▶ EXERCISES TO COMPLETE
a: Name every person the excerpt on Irish pensions identifies by full name.
b: From the excerpt on Irish pensions, copy word for word the part that opens with the words containing "Why unbelievably? Because" and closes with "schemes can wind them up and walk away.".

▶ EXCERPT
Now, what would you say, and how would you react, if someone introduced himself as the Ireland pension ombudsman?

If you are not sure, see the above. The catch is that this position, unbelievably, does exist and is currently occupied by one Paul Kenny.

Why unbelievably? Because conceptually, an Ireland pension ombudsman is as absurd as an Afghanistan chief of naval operations. What makes the two comparable is that there is exactly the same number of protections for workers’ pensions in Ireland that there is access to open seas in Afghanistan.

From the Financial Times of January 3, under the heading Aer Lingus pension move sheds light on Ireland’s woes:
Under Irish law there is little oversight of the pensions sector and no safety net for workers. Solvent employers with underfunded schemes can wind them up and walk away.
Solvent employers with underfunded schemes – underfunded because they, the employers, have chosen not to put money into the fund – can wind them up and walk away. Just like that.

Note also the word “scheme”. There was a time pension plans were called plans. Now the FT, with its editors’ British sensitivity to words, calls them schemes. Here is the difference between plans and schemes:
“We know from what the Pensions Board has said that 80 per cent of defined benefit pensions schemes in Ireland are technically insolvent,” says Paul Kenny, Ireland pension ombudsman.... But the real issue, analysts say, is whether Irish politicians are prepared to force already hard-pressed businesses to top up the underfunded pensions.

Jim Kelly, regional secretary with the Unite trade union, said companies were using the economic crisis in Ireland as an excuse to close their defined benefit schemes and in some cases to try to get out of providing any pension to workers.

“In the current difficult economic climate businesses are putting more emphasis on their own viability than on their employees’ entitlements,” Mr Kelly said. “This will end up being a disaster for the future. It is only when we get out of this crisis that we will see the real tragedy that has occurred for workers.

(iv)

A Sad, Sad Woman

I am talking about Ruth Porat who is being considered for the No. 2 spot at the Treasury.

Records from a dataset:
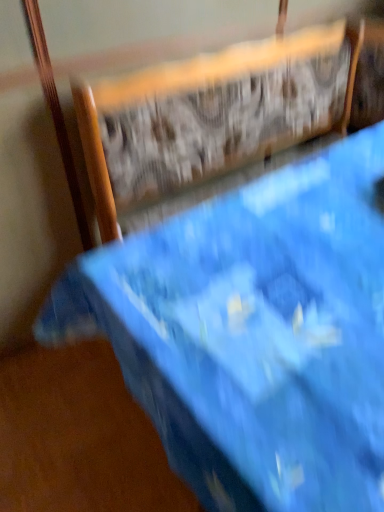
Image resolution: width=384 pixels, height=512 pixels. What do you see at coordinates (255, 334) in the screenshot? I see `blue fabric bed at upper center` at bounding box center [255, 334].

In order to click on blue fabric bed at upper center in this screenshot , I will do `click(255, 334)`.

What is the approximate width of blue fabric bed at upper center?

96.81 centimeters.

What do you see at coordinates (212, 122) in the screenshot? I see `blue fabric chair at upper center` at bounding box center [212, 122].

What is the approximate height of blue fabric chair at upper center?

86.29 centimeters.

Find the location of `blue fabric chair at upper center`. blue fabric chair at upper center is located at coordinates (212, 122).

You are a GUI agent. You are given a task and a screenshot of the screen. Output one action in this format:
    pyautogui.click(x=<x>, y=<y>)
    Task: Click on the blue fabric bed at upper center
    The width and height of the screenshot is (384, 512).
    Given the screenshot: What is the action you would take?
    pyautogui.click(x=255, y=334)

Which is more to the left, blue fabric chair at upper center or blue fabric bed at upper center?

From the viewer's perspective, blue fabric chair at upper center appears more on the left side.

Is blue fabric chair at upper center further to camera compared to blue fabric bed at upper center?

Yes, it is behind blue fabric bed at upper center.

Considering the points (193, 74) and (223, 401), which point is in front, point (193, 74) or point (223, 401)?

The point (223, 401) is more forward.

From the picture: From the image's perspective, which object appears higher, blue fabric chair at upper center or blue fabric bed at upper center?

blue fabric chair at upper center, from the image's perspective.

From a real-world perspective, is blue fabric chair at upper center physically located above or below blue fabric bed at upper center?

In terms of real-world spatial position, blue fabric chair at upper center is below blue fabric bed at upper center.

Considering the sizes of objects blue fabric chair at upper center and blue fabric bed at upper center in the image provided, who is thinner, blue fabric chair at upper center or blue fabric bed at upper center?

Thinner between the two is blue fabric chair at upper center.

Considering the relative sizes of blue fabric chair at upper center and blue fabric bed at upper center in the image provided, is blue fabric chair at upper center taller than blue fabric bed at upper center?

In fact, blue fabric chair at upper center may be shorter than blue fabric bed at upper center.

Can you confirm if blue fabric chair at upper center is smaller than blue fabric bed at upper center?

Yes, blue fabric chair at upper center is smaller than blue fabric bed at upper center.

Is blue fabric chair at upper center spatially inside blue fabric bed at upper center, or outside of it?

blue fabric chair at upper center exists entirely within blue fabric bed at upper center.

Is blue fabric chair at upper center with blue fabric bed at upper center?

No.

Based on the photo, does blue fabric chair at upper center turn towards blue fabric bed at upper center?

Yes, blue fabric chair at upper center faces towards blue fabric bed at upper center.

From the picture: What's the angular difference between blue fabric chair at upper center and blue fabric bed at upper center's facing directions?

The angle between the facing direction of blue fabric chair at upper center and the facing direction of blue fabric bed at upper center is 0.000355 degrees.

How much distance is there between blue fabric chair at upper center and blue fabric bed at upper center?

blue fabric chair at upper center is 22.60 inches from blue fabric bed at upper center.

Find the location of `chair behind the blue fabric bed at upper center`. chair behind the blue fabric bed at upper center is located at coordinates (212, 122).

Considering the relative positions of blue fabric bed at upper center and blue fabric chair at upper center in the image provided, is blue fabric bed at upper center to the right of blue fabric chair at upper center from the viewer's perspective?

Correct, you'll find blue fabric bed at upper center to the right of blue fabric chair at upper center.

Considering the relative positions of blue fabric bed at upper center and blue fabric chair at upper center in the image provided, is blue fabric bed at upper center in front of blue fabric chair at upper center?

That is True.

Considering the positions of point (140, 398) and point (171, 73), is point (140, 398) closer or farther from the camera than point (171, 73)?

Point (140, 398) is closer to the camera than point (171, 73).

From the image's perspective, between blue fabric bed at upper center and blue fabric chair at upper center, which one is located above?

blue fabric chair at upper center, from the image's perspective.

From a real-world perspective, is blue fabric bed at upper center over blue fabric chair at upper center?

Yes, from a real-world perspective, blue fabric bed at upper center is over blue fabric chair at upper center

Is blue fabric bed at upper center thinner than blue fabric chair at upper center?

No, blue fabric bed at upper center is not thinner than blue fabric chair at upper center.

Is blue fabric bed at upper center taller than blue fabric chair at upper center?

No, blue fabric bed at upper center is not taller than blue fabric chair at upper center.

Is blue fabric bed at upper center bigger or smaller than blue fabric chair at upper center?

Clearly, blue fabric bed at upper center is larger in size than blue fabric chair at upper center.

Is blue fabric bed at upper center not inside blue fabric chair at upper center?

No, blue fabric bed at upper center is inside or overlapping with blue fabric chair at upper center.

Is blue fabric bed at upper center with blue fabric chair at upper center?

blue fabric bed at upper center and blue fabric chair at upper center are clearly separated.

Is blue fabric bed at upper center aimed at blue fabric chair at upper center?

▶ PER-TASK OUTPUTS
a: Paul Kenny, Jim Kelly, Ruth Porat

b:
Why unbelievably? Because conceptually, an Ireland pension ombudsman is as absurd as an Afghanistan chief of naval operations. What makes the two comparable is that there is exactly the same number of protections for workers’ pensions in Ireland that there is access to open seas in Afghanistan.

From the Financial Times of January 3, under the heading Aer Lingus pension move sheds light on Ireland’s woes:
Under Irish law there is little oversight of the pensions sector and no safety net for workers. Solvent employers with underfunded schemes can wind them up and walk away.